Exercise: Pull out each line of the data below that contains the string "lens" and copy it unchanged. Matches are case-sensitive.

Data section:
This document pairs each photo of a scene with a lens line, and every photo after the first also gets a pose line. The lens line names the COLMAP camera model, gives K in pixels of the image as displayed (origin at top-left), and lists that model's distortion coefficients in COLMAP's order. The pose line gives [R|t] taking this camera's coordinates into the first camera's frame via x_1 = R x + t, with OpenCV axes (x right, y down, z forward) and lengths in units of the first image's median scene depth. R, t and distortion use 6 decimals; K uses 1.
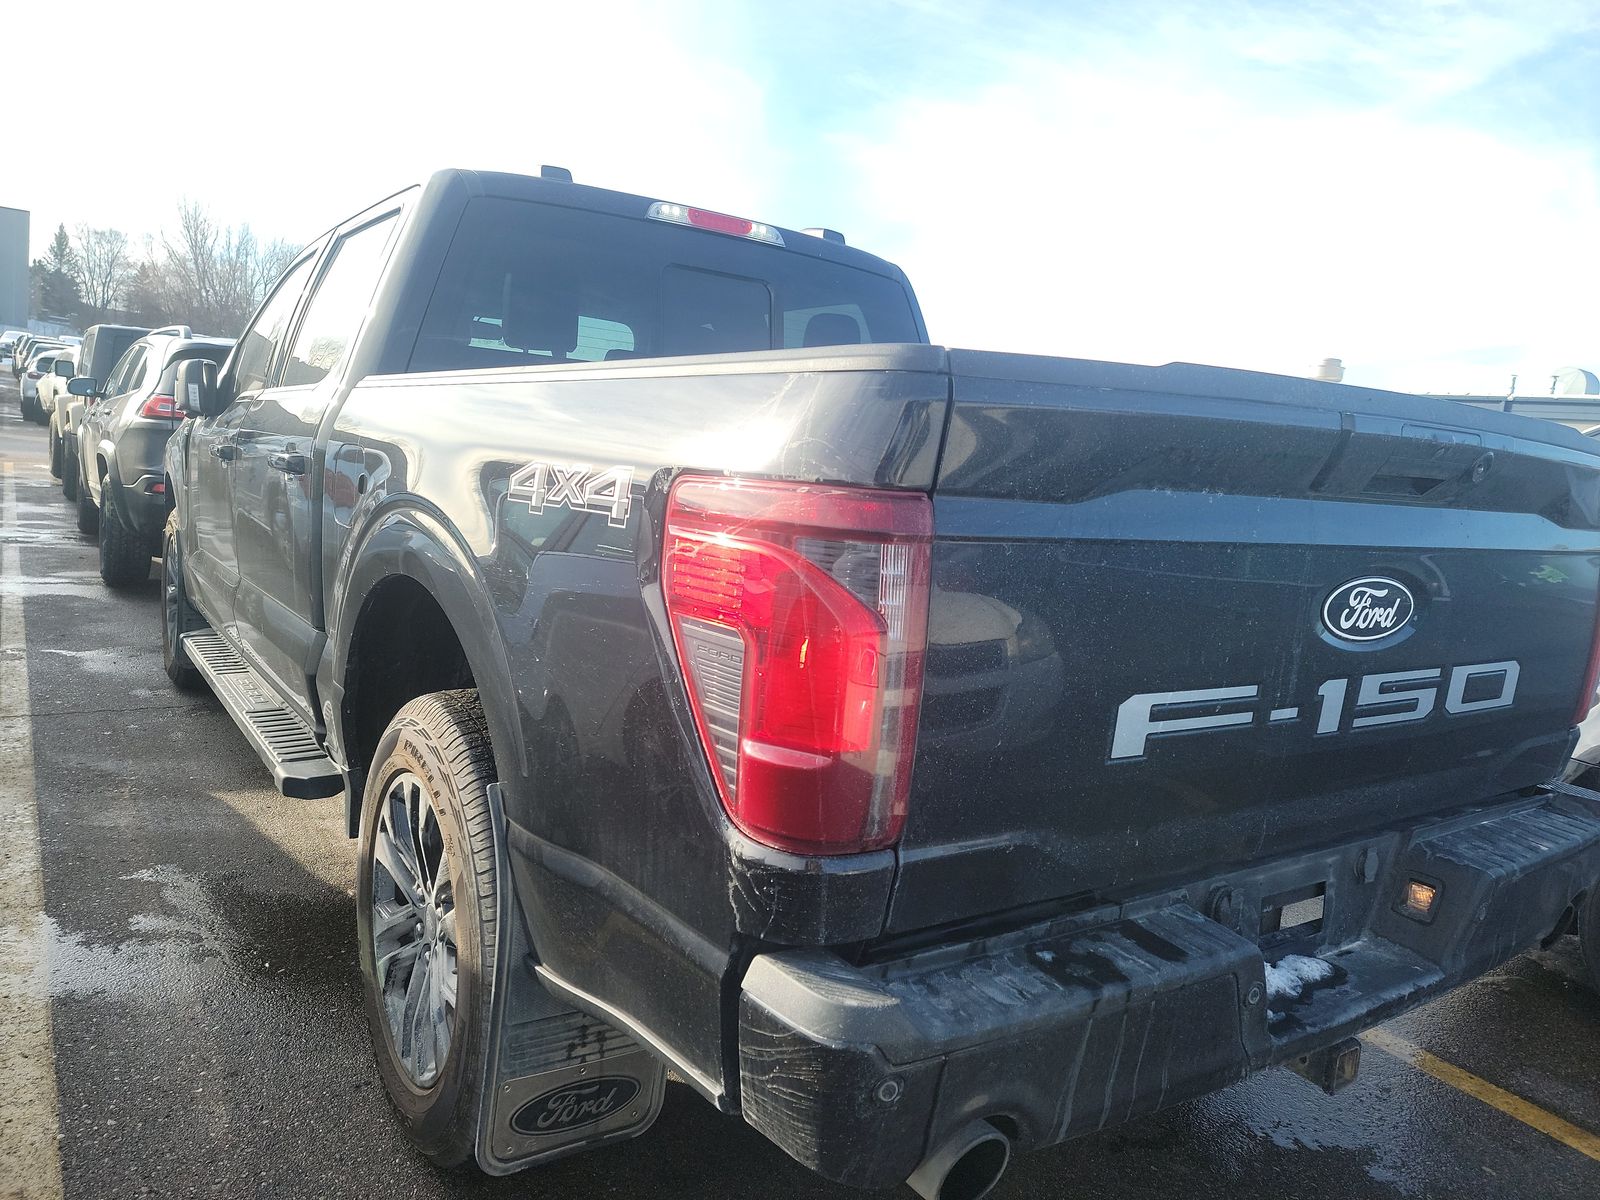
lens RADIAL K [[1160.6, 0, 816.2], [0, 1160.6, 598.6], [0, 0, 1]] dist [0.100383, -0.094908]
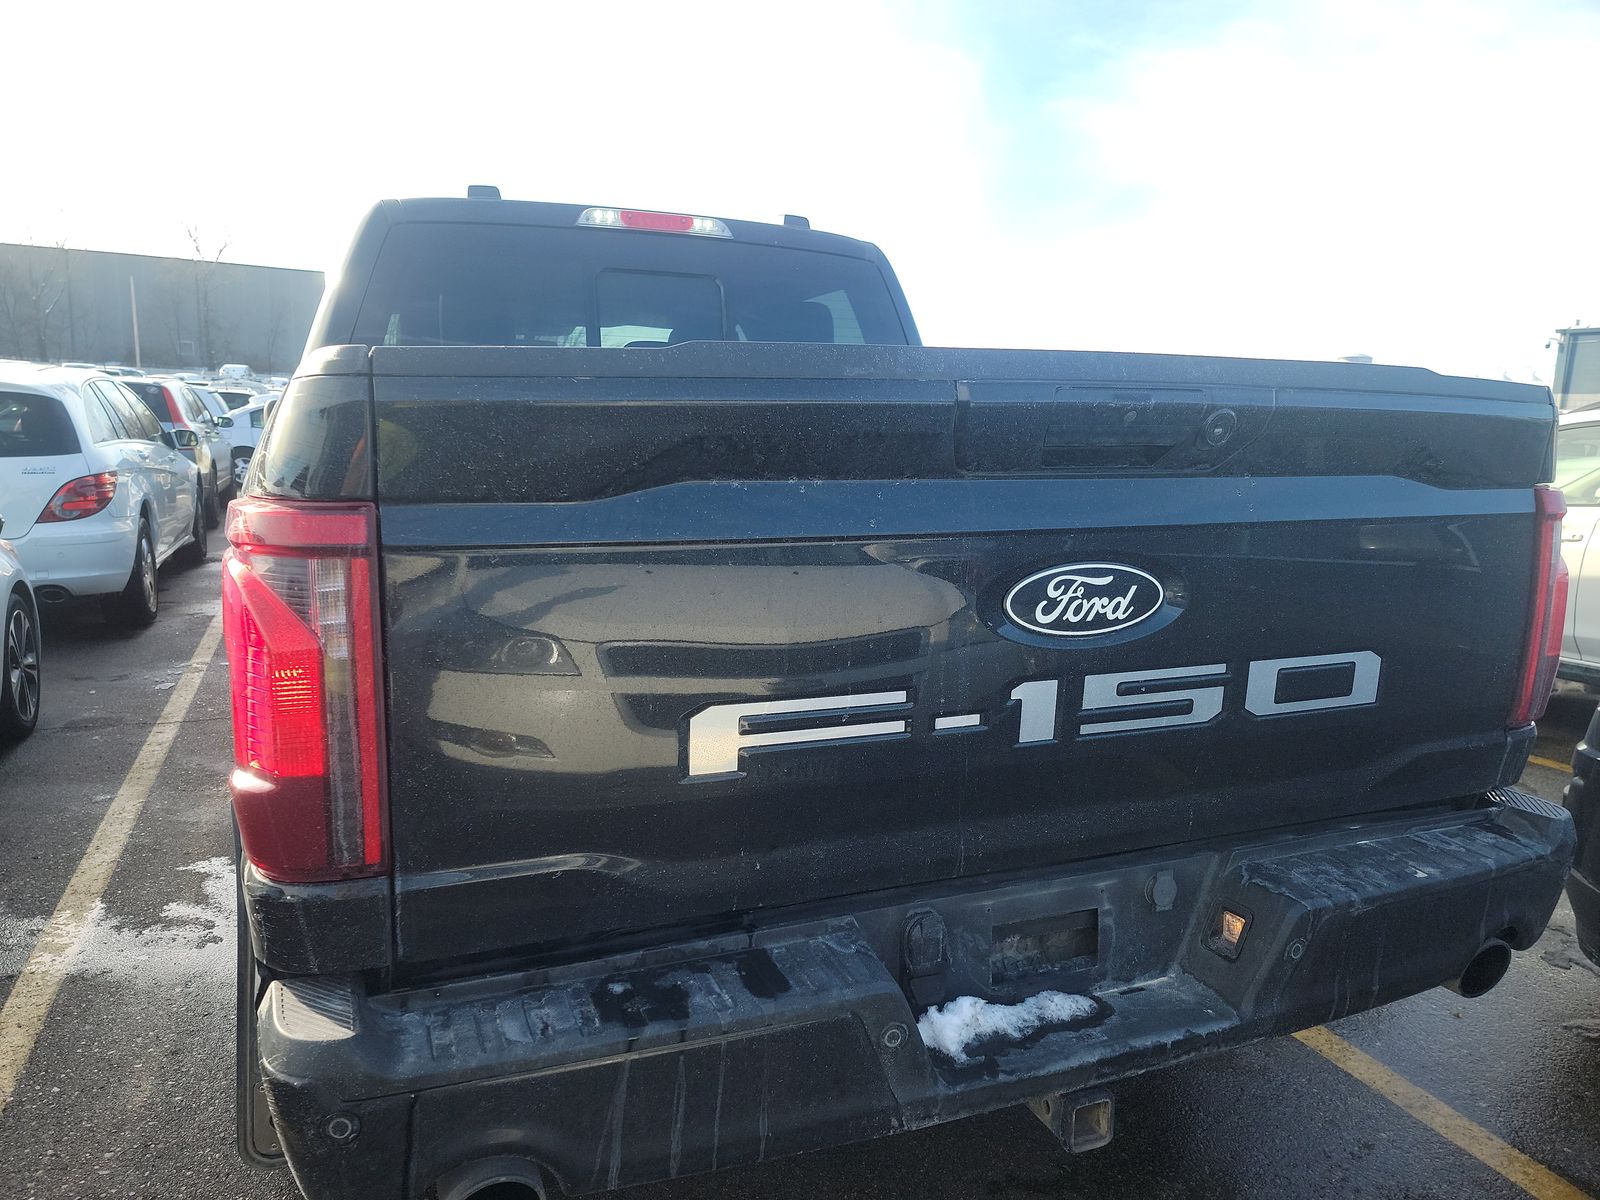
lens RADIAL K [[1161.1, 0, 806.9], [0, 1161.1, 609.0], [0, 0, 1]] dist [0.093816, -0.094694]
pose [[0.969756, -0.032671, -0.241879, 0.472126], [0.036483, 0.999270, 0.011296, -0.001357], [0.241334, -0.019779, 0.970241, 0.112554]]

Result:
This document pairs each photo of a scene with a lens line, and every photo after the first also gets a pose line. The lens line names the COLMAP camera model, gives K in pixels of the image as displayed (origin at top-left), and lists that model's distortion coefficients in COLMAP's order. The pose line gives [R|t] taking this camera's coordinates into the first camera's frame via x_1 = R x + t, with OpenCV axes (x right, y down, z forward) and lengths in units of the first image's median scene depth. R, t and distortion use 6 decimals; K uses 1.
lens RADIAL K [[1160.6, 0, 816.2], [0, 1160.6, 598.6], [0, 0, 1]] dist [0.100383, -0.094908]
lens RADIAL K [[1161.1, 0, 806.9], [0, 1161.1, 609.0], [0, 0, 1]] dist [0.093816, -0.094694]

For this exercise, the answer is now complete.